● **Work instructions**:
Convert the lines below into a numbered list, starting with the first line of the rows and going on through the line containing "Home Solutions does it all. We provide", both included. Leave out any blank lines.

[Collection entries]
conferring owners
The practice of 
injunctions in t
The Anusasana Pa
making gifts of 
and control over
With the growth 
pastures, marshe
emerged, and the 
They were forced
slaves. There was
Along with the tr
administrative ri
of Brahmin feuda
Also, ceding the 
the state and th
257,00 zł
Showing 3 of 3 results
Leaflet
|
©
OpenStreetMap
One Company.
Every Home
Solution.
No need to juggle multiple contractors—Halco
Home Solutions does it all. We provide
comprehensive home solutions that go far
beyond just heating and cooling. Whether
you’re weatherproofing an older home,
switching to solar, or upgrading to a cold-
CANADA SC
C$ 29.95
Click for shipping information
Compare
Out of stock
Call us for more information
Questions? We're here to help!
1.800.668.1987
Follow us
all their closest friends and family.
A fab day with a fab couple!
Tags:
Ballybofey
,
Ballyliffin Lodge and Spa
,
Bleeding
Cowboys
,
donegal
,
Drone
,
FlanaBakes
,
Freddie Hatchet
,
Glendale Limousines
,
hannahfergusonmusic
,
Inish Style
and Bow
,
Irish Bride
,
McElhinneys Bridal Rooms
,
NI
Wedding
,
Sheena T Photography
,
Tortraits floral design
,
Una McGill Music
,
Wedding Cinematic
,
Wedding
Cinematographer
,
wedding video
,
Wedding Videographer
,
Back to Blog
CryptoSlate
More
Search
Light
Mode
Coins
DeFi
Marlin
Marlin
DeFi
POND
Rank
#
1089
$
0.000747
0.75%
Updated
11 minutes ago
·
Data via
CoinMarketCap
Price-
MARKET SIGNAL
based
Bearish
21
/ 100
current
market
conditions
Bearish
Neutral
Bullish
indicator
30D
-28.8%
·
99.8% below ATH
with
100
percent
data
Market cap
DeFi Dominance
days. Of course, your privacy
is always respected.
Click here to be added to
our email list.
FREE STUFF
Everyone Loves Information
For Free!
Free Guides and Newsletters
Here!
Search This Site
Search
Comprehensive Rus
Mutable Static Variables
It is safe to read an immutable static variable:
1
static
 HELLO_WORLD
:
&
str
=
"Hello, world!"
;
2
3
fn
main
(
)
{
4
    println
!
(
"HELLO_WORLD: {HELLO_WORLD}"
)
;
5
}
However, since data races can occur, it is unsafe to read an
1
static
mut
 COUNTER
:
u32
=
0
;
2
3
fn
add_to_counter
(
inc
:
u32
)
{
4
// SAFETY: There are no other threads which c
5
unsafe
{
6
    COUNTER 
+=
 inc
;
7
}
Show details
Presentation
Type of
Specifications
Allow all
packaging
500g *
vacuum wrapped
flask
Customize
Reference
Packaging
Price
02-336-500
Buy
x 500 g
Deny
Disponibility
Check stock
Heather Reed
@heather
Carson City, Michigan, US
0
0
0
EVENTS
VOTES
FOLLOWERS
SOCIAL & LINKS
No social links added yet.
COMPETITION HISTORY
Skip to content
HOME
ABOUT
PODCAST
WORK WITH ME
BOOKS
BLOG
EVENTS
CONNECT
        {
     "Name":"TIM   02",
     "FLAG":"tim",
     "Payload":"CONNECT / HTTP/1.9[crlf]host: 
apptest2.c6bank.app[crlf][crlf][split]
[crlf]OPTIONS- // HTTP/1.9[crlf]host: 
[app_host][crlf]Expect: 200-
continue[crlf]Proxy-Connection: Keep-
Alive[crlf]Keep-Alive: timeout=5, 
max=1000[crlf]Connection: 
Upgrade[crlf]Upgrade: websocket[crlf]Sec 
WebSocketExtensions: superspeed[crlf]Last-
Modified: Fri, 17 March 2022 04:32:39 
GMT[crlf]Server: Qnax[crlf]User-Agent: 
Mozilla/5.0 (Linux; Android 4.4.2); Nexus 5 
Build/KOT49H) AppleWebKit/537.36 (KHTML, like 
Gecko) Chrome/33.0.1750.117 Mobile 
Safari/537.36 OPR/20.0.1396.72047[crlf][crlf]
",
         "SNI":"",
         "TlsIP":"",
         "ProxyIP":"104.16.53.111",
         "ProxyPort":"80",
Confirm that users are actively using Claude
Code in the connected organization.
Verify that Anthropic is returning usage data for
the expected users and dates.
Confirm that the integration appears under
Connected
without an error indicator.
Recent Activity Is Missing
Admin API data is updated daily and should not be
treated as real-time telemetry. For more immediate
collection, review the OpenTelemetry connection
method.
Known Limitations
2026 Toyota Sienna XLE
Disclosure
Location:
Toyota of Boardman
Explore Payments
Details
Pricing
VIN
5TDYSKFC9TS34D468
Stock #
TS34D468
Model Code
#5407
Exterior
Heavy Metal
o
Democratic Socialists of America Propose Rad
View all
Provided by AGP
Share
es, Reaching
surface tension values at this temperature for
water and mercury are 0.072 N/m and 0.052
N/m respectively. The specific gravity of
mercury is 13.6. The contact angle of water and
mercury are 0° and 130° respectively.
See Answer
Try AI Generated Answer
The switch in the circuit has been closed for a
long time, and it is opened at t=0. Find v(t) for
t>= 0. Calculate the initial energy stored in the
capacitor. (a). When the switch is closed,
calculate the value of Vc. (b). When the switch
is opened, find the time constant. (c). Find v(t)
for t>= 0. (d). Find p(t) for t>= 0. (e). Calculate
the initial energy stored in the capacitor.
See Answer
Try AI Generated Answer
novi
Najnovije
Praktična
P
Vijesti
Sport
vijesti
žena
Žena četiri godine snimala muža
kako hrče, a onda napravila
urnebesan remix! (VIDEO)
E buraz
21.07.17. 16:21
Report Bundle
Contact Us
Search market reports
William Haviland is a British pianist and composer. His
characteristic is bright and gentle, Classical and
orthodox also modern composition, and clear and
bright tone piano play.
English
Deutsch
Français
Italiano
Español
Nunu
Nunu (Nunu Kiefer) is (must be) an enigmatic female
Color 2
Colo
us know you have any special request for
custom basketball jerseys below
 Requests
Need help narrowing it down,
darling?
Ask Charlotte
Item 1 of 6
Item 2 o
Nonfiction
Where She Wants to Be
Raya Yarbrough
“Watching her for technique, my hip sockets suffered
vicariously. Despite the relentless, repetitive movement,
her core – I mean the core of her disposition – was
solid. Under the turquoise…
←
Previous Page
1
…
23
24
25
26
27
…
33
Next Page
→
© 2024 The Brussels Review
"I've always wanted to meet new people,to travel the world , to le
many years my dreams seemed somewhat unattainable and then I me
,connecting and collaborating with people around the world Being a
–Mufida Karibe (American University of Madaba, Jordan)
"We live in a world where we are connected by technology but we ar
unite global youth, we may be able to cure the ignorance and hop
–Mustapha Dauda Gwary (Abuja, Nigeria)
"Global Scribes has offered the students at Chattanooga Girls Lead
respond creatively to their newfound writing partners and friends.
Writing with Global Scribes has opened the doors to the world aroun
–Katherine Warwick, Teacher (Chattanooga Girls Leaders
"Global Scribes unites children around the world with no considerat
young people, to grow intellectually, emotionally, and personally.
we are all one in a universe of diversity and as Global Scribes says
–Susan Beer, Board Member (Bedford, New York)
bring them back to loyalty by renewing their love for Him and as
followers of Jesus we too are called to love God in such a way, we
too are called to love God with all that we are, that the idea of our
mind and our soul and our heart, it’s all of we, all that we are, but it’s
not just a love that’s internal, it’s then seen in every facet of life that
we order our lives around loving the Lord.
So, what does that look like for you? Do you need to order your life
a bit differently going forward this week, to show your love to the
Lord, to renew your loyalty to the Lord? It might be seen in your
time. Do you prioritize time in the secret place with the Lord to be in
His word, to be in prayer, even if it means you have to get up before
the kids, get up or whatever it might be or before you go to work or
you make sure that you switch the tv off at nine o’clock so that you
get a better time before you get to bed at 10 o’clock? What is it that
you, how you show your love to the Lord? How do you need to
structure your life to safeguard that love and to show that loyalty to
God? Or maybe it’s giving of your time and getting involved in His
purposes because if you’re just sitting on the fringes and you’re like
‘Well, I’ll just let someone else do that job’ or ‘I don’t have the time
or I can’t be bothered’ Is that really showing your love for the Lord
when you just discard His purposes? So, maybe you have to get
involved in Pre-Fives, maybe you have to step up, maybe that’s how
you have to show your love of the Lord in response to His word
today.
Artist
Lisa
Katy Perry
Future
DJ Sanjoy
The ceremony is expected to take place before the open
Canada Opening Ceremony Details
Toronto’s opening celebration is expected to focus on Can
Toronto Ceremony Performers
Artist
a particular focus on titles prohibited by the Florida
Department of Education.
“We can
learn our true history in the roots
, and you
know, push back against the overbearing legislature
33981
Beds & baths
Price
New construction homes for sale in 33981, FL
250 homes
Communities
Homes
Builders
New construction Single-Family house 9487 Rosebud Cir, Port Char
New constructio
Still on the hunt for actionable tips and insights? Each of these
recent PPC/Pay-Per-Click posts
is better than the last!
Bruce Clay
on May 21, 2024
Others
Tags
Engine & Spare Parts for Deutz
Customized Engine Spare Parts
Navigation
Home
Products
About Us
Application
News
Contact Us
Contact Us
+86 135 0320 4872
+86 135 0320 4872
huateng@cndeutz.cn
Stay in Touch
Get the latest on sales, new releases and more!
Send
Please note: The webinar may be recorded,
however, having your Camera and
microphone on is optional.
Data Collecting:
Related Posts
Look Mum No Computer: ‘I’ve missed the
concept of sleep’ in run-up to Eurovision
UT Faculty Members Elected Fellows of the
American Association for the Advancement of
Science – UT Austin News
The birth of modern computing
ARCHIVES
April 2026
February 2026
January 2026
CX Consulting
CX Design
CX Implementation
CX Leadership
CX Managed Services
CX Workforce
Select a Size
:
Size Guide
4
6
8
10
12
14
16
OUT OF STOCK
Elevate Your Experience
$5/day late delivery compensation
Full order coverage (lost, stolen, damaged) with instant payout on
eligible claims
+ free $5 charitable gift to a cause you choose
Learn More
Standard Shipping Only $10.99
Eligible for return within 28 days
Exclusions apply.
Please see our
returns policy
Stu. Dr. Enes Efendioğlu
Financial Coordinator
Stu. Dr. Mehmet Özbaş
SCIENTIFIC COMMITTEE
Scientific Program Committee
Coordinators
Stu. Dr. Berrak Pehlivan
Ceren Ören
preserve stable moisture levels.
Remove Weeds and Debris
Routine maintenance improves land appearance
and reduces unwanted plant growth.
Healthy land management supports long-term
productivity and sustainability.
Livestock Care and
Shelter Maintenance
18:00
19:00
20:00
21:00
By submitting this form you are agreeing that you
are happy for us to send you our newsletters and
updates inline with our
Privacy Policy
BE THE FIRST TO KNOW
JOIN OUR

● **Answer**:
1. conferring owners
2. The practice of 
3. injunctions in t
4. The Anusasana Pa
5. making gifts of 
6. and control over
7. With the growth 
8. pastures, marshe
9. emerged, and the 
10. They were forced
11. slaves. There was
12. Along with the tr
13. administrative ri
14. of Brahmin feuda
15. Also, ceding the 
16. the state and th
17. 257,00 zł
18. Showing 3 of 3 results
19. Leaflet
20. |
21. ©
22. OpenStreetMap
23. One Company.
24. Every Home
25. Solution.
26. No need to juggle multiple contractors—Halco
27. Home Solutions does it all. We provide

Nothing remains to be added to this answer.